Fans of the Bavarian brand know the BMW M1 well. It was BMW’s lone supercar, a car for fans to dream of BMW creating again. The M1 was a mid-engined masterpiece that almost didn’t happen to begin with, then was created and no one wanted it only to be shut down by the suits at BMW headquarters. However, the M1 almost had a second chance, unbeknownst to most fans.
Unfortunately, that never happened, either. It seems as though the M1 was doomed from the get go.
When BMW first came up with the idea for the M1, it was entirely based on a plan for racing. The M1 was the brainchild of BMW Motorsport director, Jochen Neerpasch, who originally greenlit the idea. BMW then went to Lamborghini to build the car, which was probably a bad idea in hindsight as Lamborghini is as unreliable as a company as its cars are. While Lamborghini was still in works to create the car, Giorgetto Giurgiaro was hired to design it and he created one of the most beautiful cars of the era. However, Lamborghini then had to back out of the project, due to financial issues, so BMW had to hire Marchesi to build the frame and T.I.R to build the body, then ship those Giugiaro’s Italdesign to assemble them, which would then be shipped to a Stuttgart-based coach builder, Baur, to install the engine and rest of the mechanical bits.
So right off the bat, the BMW M1 was already a mess. It’s astonishing that the final product was such a good car because the creation of it was a disaster. And that’s the real tragedy, that the M1 was actually a fantastic car once it was all built. But, as fate would have it, disaster struck again.
The racing competition that BMW had meant to enter with the M1 had dissolved, leaving BMW with a race car and no race. So BMW then created its own race, Procar. However, it turns out that it didn’t really get a following and eventually collapsed. So now BMW was really in the gutter with the M1. The car’s only chance was to be an excellent road car and sell well so that BMW could justify its existence. Unfortunately, it didn’t do that either.
At a smooth 100,000 German marks, it was more expensive than the already very expensive Porsche 930 911 Turbo and not much better. Because of this, and its lack of any real creature comforts, BMW only sold 450 units worldwide. This caused the suits at BMW to shut the M1 down for good, as it simple wasn’t a viable business option to continue it.
Now, that’s where most people think that the story ends and it basically does. However, it was almost given a second chance by a company we all know and love — Alpina. Burkard Bovensiepen, founder of Alpina, was given the opportunity by BMW to continue creating the M1. Having created numerous Alpina BMWs by that time, BMW trusted Bovensiepen to do a good job. However, it wasn’t a viable business option for Alpina, either.
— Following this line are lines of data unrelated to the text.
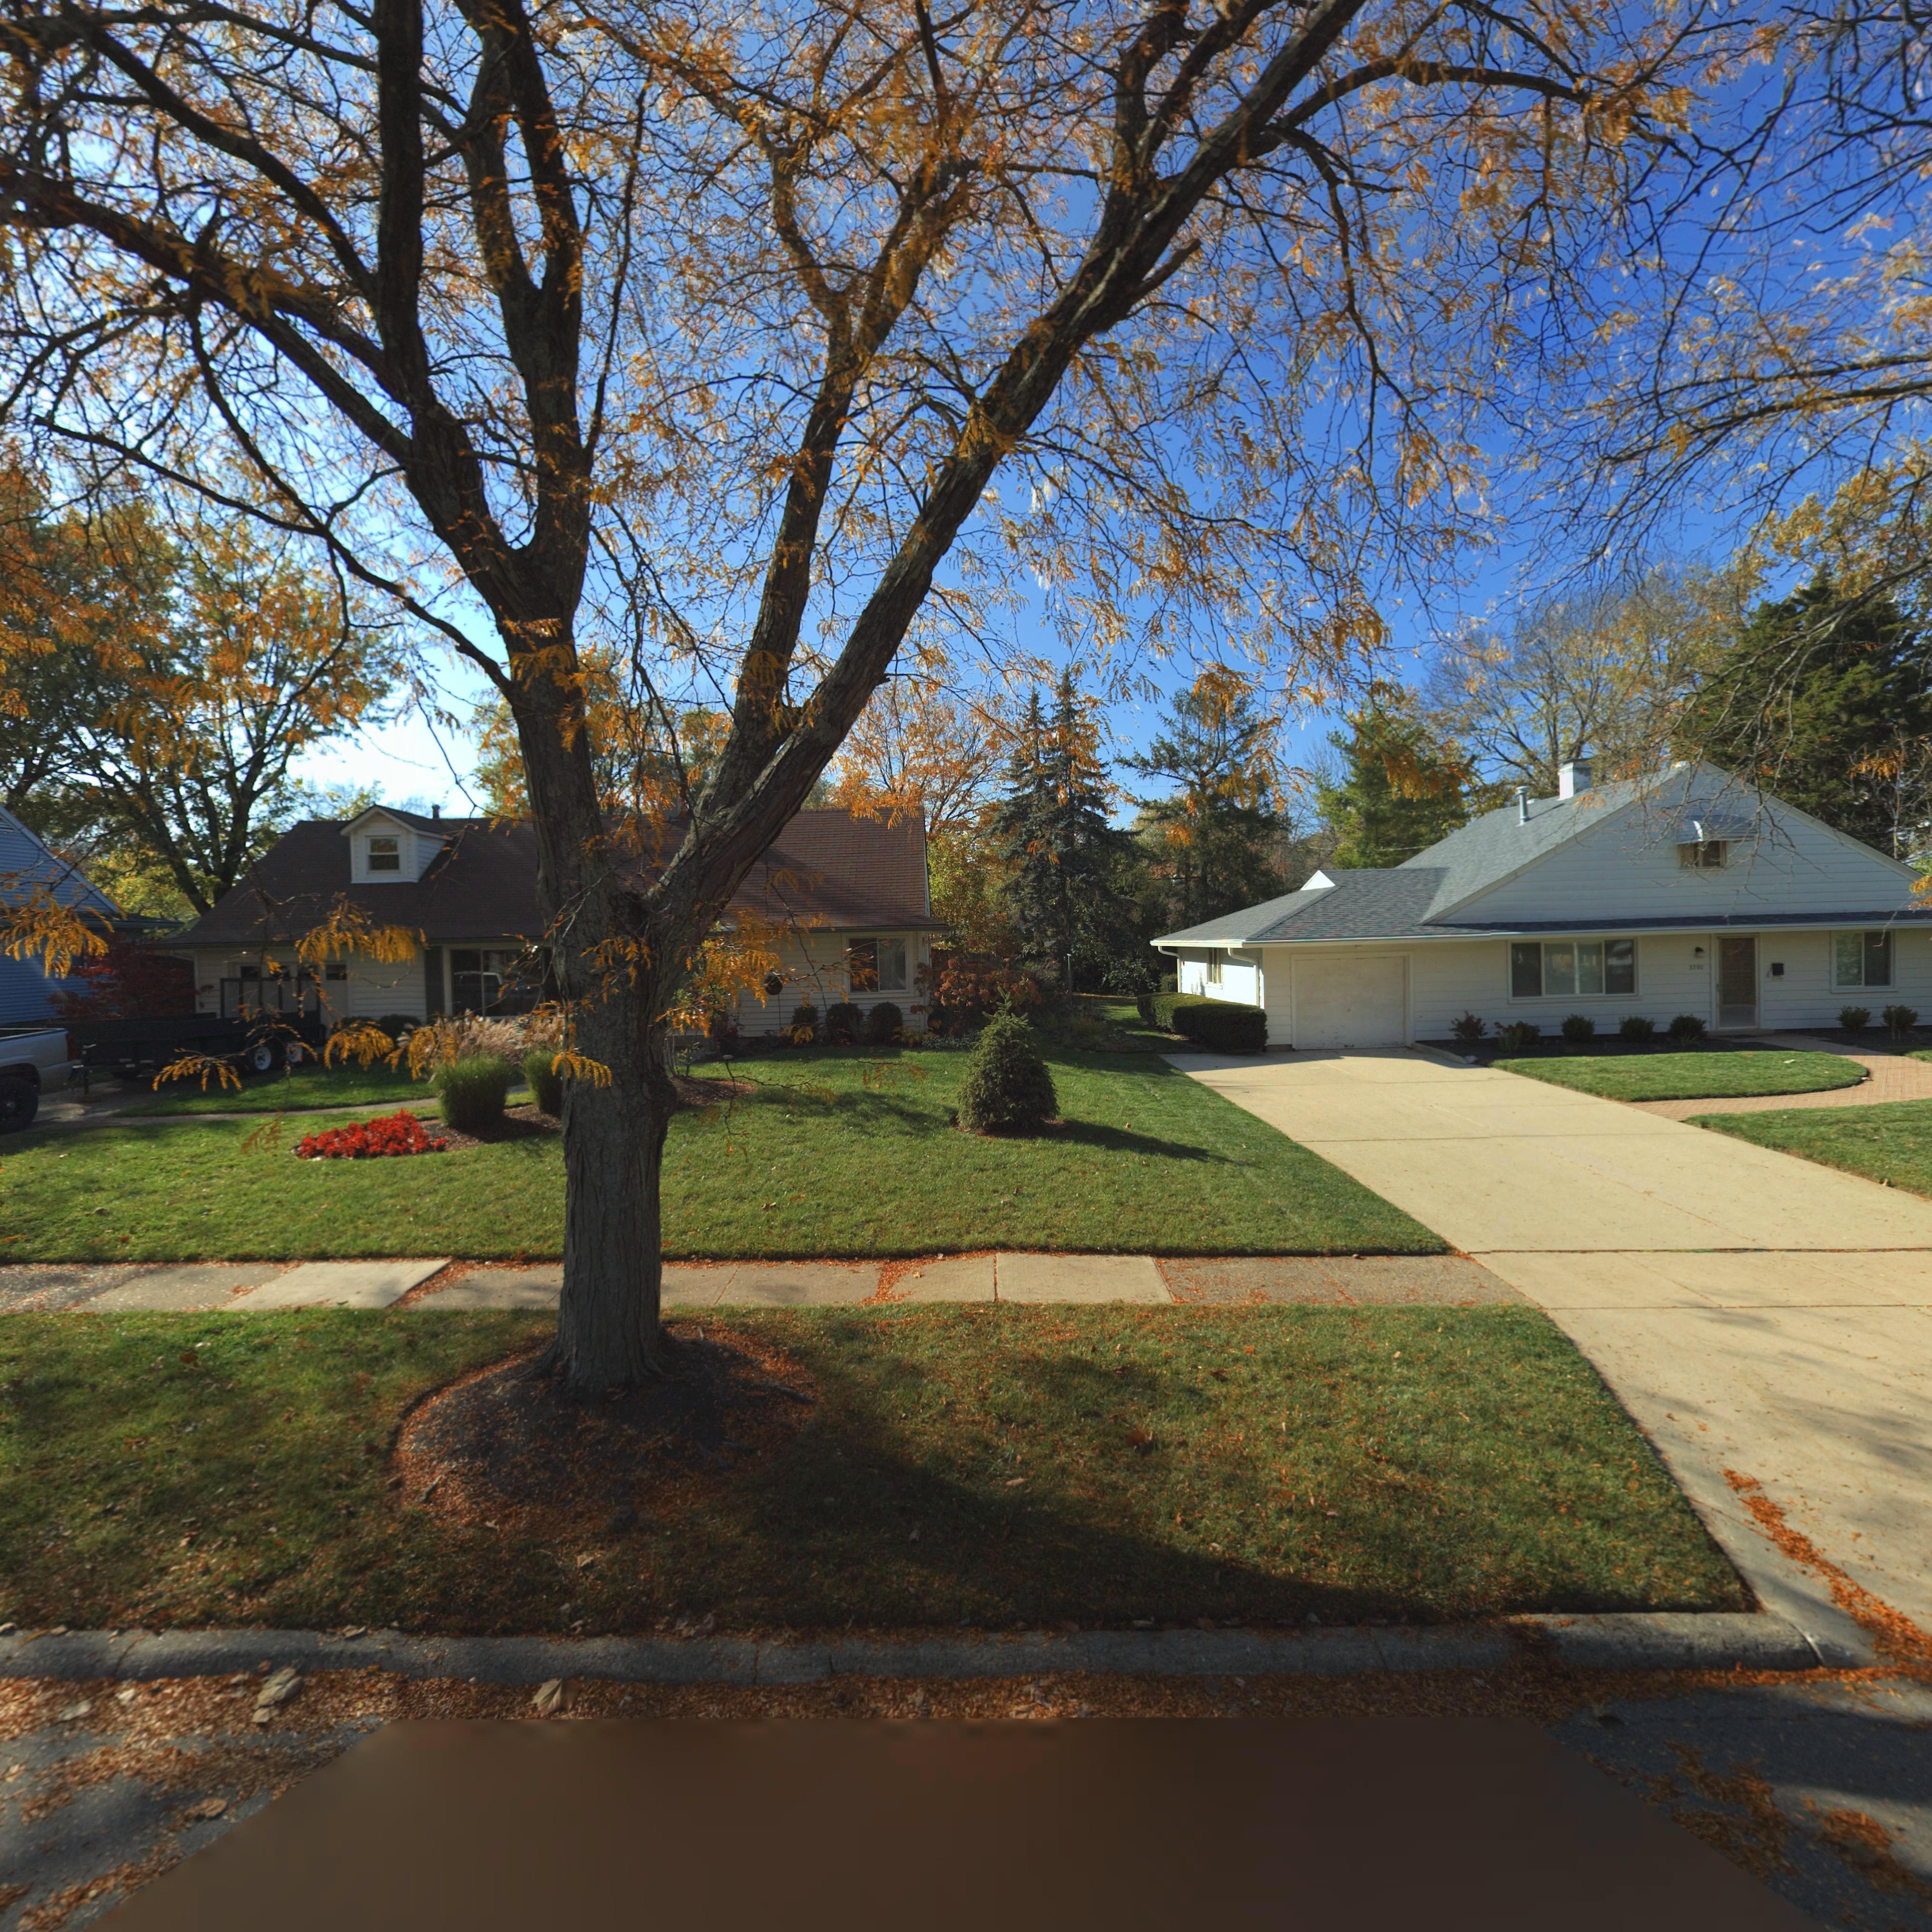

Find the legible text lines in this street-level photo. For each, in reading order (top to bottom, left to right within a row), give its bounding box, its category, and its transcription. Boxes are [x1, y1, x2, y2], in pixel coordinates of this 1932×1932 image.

[1689, 964, 1703, 970] StreetNumber: 3707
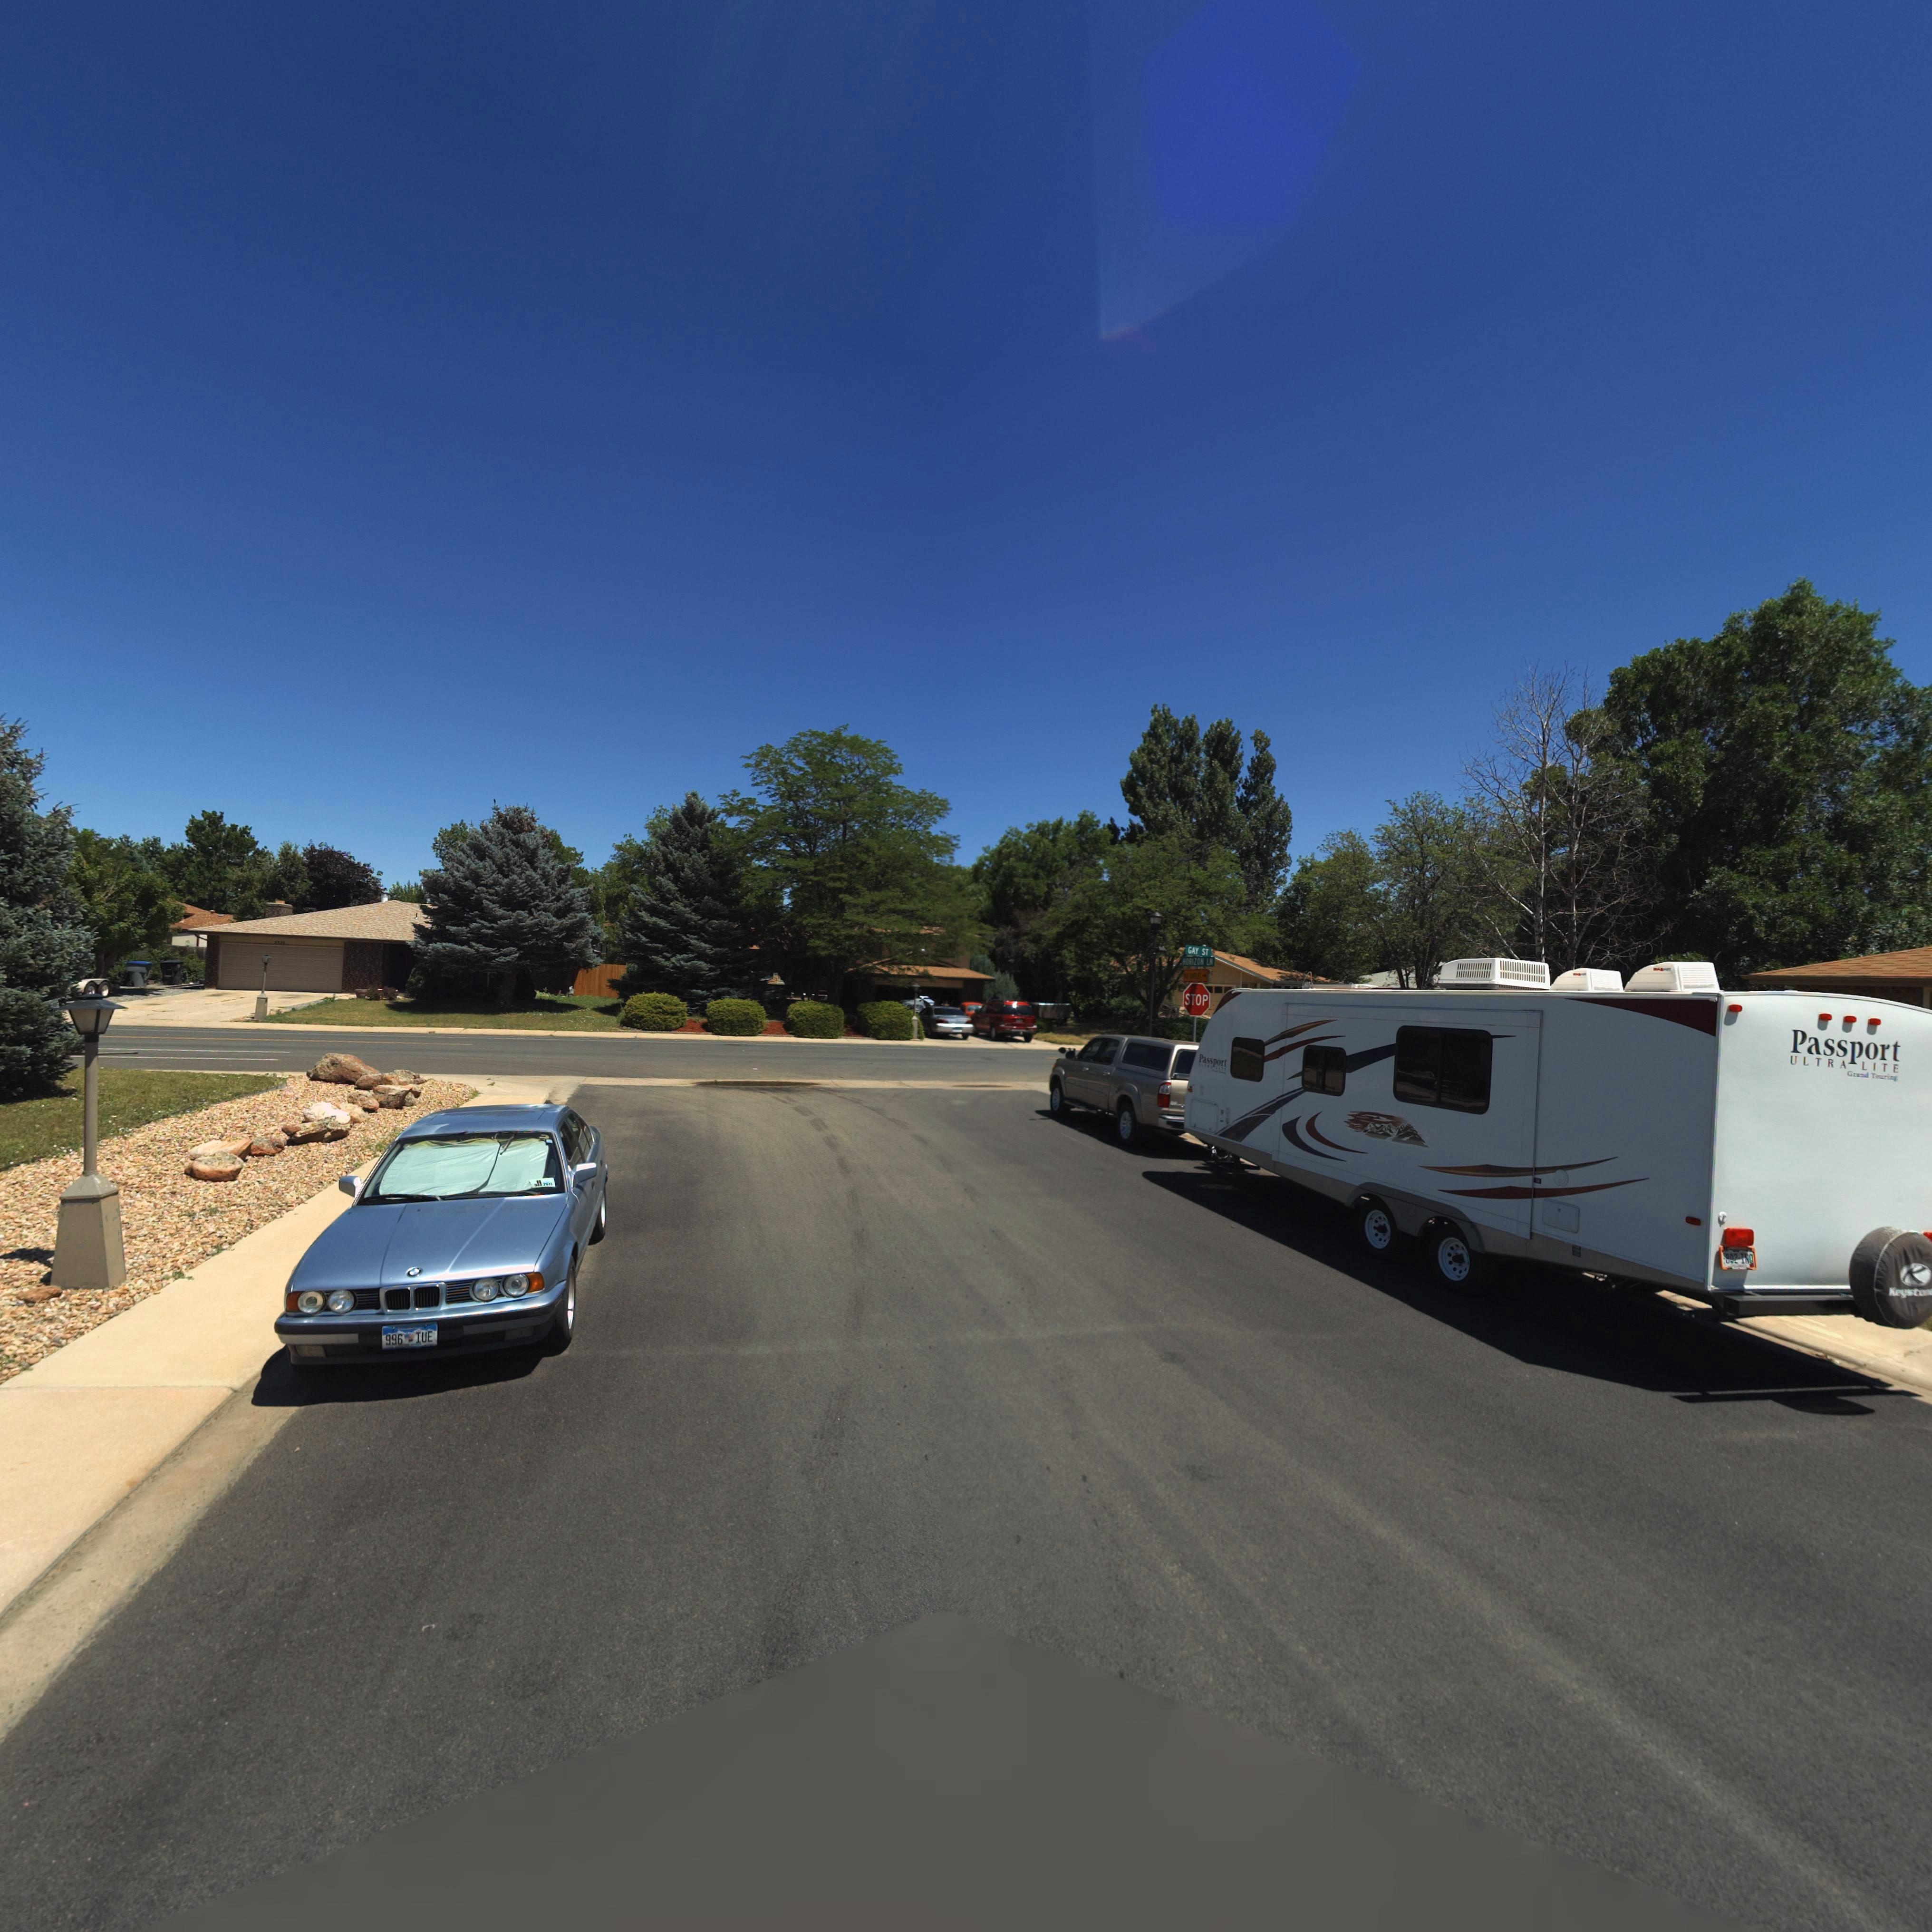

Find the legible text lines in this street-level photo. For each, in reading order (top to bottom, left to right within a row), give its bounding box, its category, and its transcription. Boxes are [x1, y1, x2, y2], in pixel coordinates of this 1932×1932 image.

[273, 940, 286, 945] StreetNumber: 2***
[1188, 946, 1209, 956] StreetName: GAY ST
[1182, 957, 1213, 966] StreetName: HORIZON LN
“When BMW stopped its production, they asked us whether we would be interested to continue making it,” said Bovensiepen, but after looking at the M1 and the sort of changes required, he realized it just wasn’t a realistic option. “We couldn’t have continued as it was,” to which he continued, “It didn’t really take the passengers’ requirements and everyday driveability into account. We would have needed to increase the wheelbase,” which would alter the fantastic Giugiaro-design looks. Alpina would also have had to change the engine and cooling which would require too much alteration to the car. In the end, it just wasn’t worth it.
The M1 wasn’t the only BMW supercar to be given to Alpina for building, as the Fabrizio Giugiaro-designed Nazca C2 supercar was also offered to Alpina. Ultimately, Alpina declined once again, claiming it to be too expensive and difficult. It would have cost over 600,000 German Marks and “Nobody would have paid that much even then,” according to Bovensiepen.
It seems as if BMW supercars just aren’t meant to be. The BMW M1 is beloved by all of Bavarian fans and is probably the car we’d all wish for BMW to bring back over anything else. However, fate would have to disagree as the M1 had many chances and it just never came to be. It’s unfortunate, as it was such a good car and the few 450 owners are some of the luckiest car enthusiasts on the planet.